#### EXERCISE DIRECTIONS:
Which lines in the rows below contain the string "данных"? Copy each of them in full.

--- SOURCE INFORMATION ---

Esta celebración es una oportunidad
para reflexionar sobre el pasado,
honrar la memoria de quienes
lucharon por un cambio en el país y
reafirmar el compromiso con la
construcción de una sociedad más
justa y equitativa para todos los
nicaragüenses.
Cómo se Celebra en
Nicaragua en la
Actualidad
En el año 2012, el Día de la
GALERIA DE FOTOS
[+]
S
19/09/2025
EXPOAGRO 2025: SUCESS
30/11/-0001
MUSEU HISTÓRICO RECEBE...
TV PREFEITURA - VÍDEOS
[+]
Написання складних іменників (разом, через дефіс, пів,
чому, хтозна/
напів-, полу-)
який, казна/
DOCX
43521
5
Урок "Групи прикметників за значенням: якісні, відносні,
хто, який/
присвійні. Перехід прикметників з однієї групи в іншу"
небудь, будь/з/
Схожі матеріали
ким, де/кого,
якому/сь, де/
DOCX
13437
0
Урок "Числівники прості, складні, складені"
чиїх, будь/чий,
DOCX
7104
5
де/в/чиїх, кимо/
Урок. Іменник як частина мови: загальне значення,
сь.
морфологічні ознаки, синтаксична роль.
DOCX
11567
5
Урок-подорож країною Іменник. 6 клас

---
--- SOURCE INFORMATION ---

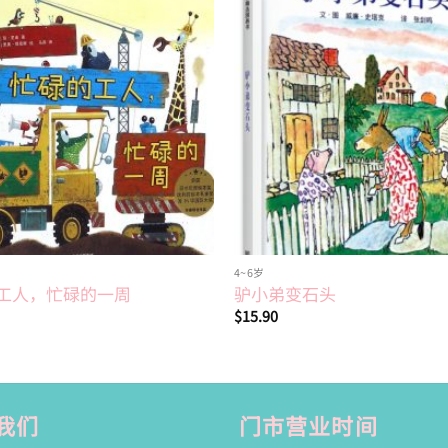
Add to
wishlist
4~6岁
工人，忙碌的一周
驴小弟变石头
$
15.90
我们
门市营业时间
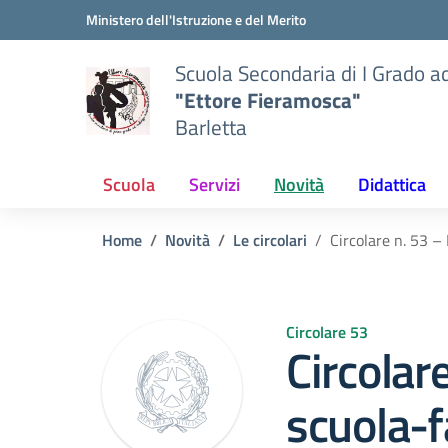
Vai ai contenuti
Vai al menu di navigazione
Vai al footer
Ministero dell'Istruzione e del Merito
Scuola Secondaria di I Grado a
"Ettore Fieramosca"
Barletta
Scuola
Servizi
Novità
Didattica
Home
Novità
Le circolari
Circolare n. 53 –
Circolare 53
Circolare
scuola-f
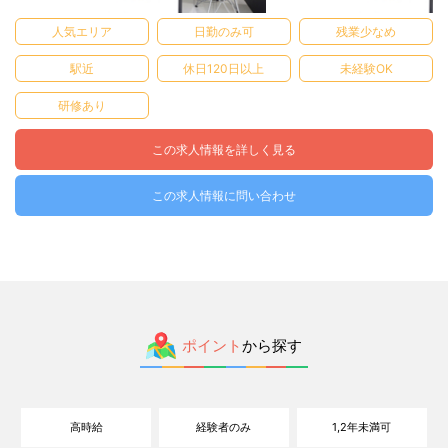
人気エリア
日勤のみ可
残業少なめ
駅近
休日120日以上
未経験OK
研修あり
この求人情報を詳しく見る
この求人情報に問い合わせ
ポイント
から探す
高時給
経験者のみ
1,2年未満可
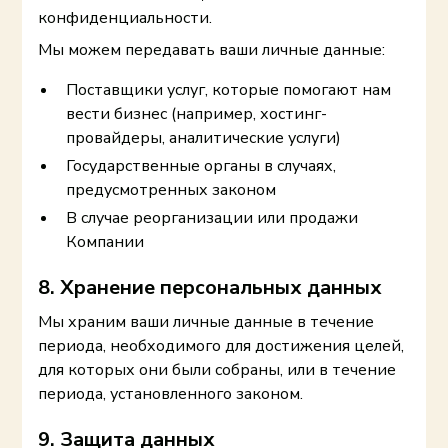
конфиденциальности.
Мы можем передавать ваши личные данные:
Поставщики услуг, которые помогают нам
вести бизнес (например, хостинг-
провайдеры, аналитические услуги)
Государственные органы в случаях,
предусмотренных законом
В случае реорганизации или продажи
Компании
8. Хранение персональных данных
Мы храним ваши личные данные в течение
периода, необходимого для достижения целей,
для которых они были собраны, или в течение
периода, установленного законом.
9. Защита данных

---

#### YOUR SOLUTION:
8. Хранение персональных данных
9. Защита данных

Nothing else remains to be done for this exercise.